In 1957, I was shitting into a bucket shared by 50 families that was cleared once every 24 to 48 hours. My bath water was collected by my elder brother from a standpipe 1km down the road. My mum used a charcoal iron and my dad had to pump up the kerosine lamps every night so his kids could do their homework.
Don't come and tell me and the thousands of others around me who lived without running water or electricity how "prosperous" we were because I don't need to watch videos. I have first hand experience.
Thanks to LKY, by 1967, I actually had a tap and an electrical socket in my new home.
By 1970, the gangsters who had extorted thousands of dollars from my uncle who owned a sundry shop were exterminated by the LKY government. The British forces did absolutely nothing to solve this problem. Neither did the Malaysian police between 1963 and 1965.
Thanks for sharing your experience. Fortunately, I did not have to live under such conditions except during army training in Taiwan. The bucket toilet was so smelly that rather than use it, I went to the bushes to do it. Better to have a few mosquito bites on my bum than to tolerate that foul smell.
However, I disagree that all these achievements can be attributed to one man. We would have done it in the global trend of modernisation with or without him.
From Wiki (
http://en.wikipedia.org/wiki/Public_housing_in_Singapore):
"The first public housing built were in SIT Estates, usually located just outside the fringe of Downtown Singapore, such as Tiong Bahru in the Bukit Merah area. SIT estates also appeared in Queenstown such as the Princess Margaret Estate where construction began in
July 1952. In SIT's early plans for the Estate, the new town planning concept was evident with their plans to build housing estates around a commercial centre.
When the HDB took over in 1960, they fully adopted the new town planning concept on a large scale, building entire towns from scratch in locations all around Singapore. Queenstown thus became the HDB's model of its version of a New Town, and they developed this further in Toa Payoh which was the first town to be built entirely from the ground up by the HDB. ...."
So, public housing for the masses was something that was started by the British colonial administration. Even the new town concept originated with them. The civil servants that did it for the SIT Estates under the British were probably just transferred to the HDB which continued the good work that the British had started. The British couldn't finish what they had started because the colonised wanted independence. Would the PAP have been able to continue the public housing program if the British colonial administration did not leave them large financial reserves with which to do it, similar to what the British did when they left Hong Kong?
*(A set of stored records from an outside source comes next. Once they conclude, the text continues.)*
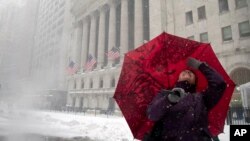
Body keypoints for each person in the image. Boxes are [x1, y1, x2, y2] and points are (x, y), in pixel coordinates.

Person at [143, 57, 226, 141]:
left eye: (191, 73)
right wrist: (168, 100)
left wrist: (201, 66)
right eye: (184, 71)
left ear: (195, 81)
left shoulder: (202, 98)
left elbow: (219, 84)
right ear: (178, 78)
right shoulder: (165, 94)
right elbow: (152, 114)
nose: (187, 71)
Would our industrialisation have been so rapid if the retreating British military forces did not leave behind facilities which were the best in the region and could be easily converted to civilian use?
In Hong Kong, the British had more time to finish their good work. Here, public housing started in 1953, about the same time as Singapore and continued right through to 1997. Sure the Hongkies themselves took over and continued with the program after 1997, but did Tung Chee Hwa or any of the other Chief Executives try to claim credit for what the British had started?
http://en.wikipedia.org/wiki/Public_housing_in_Hong_Kong
Those same civil servants who did the SIT estates would have done what they are trained by the British to do, regardless of whether the government of the day was lead by the PAP or the BS.
Can't say anything about the triads, except that any government responsible to its electorate would have done it regardless of whether the majority party is PAP or BS. Besides, LKY alone can't do it, he needs a police force. If we need to thank anybody for the elimination of the triads, it is the police force of the mid to late 60s and its chiefs.